I have a PySpark dataframe(records_002_df) in below format and more columns to be added in future -

+-----------+-----------------+-------------+
|RECORD_TYPE|     CLAIM_NUMBER|RECEIVED_DATE|
+-----------+-----------------+-------------+
|        002|     23E002113200|   08/30/2023|
|        002|     23P001125500|   05/30/2023|    
|        002|     23E002114300|   01/30/2024|    
|        002|20223124002830199|   12/31/2022|    
|        002|20223124003270199|   12/31/2022|    
|        002|20223493004410199|   12/31/2022|

I need to perform separate transformation on each column, For one of them i tried like below -

trans_df=records_002_df.withColumn('RECORD_TYPE',when(records_002_df['RECORD_TYPE'] == '002','In-Network').otherwise('Out-Of-Network'))

Above is giving me expected dataframe with required transformation on RECORD_TYPE field. But I have different transformations to be applied on other columns. Also want to keep the transformation logic in a separate module, so that the spark script should be generic. Please suggest some ideas how I can achieve this. Thanks !!


Solution

  • Put the transformations into a dictionary with

    • key: the wanted column name
    • value: a Column expression that contains the transformation.

    In the column expression the dataframe should not be referenced directly but the input data should be referenced by its column names.

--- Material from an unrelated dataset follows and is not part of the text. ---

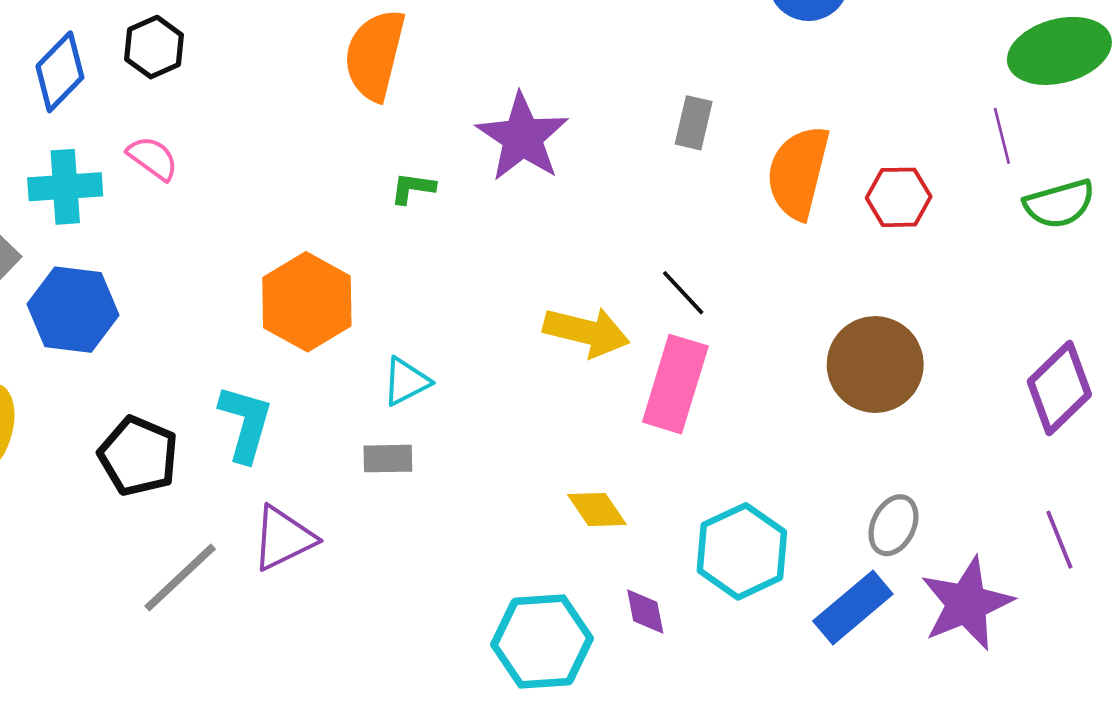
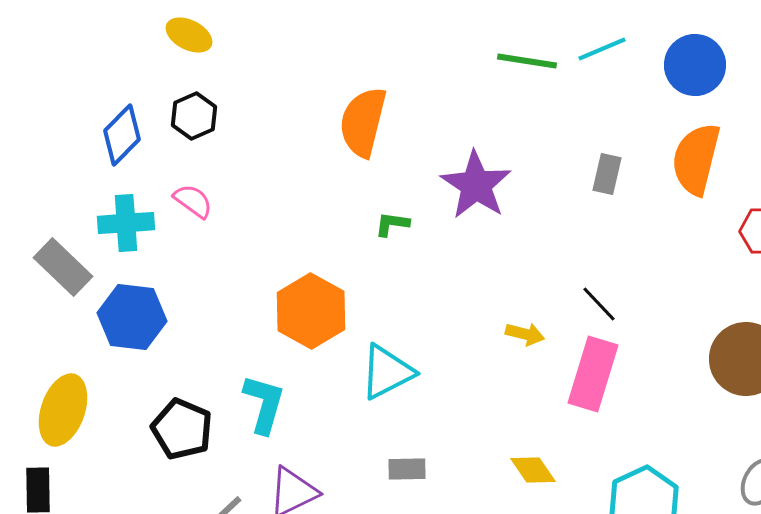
orange semicircle: (798, 172) -> (696, 159), moved
yellow arrow: (586, 332) -> (525, 334), size x0.6
cyan triangle: (406, 381) -> (387, 372), size x1.5
gray rectangle: (388, 459) -> (407, 469), moved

    from pyspark.sql import functions as F
    
    transformations = {"RECORD_TYPE": F.when(F.col("RECORD_TYPE") == '002','In-Network')
                                                              .otherwise('Out-Of-Network'),
                       "NEXT_DAY": F.date_add(F.to_date("RECEIVED_DATE", "MM/dd/yyyy"), 1)
    }
    

    This dict can now be applied to the dataframe:

    records_002_df.select([F.col(name) for name in df1.columns - transformations.keys()] # unchanged columns
               + [ transformation.alias(name) for (name,transformation) # transformed columns
                  in transformations.items()]) \
             .show()
    

    Result:

    +-------------+-------------+-----------+----------+
    |RECEIVED_DATE| CLAIM_NUMBER|RECORD_TYPE|  NEXT_DAY|
    +-------------+-------------+-----------+----------+
    |   08/30/2023| 23E002113200| In-Network|2023-08-31|
    |   05/30/2023|J23P001125500| In-Network|2023-05-31|
    |   01/30/2024| 23E002114300| In-Network|2024-01-31|
    +-------------+-------------+-----------+----------+
    

    The transformations dict does not have any references to the original dataframe, so its creation can be moved to another module.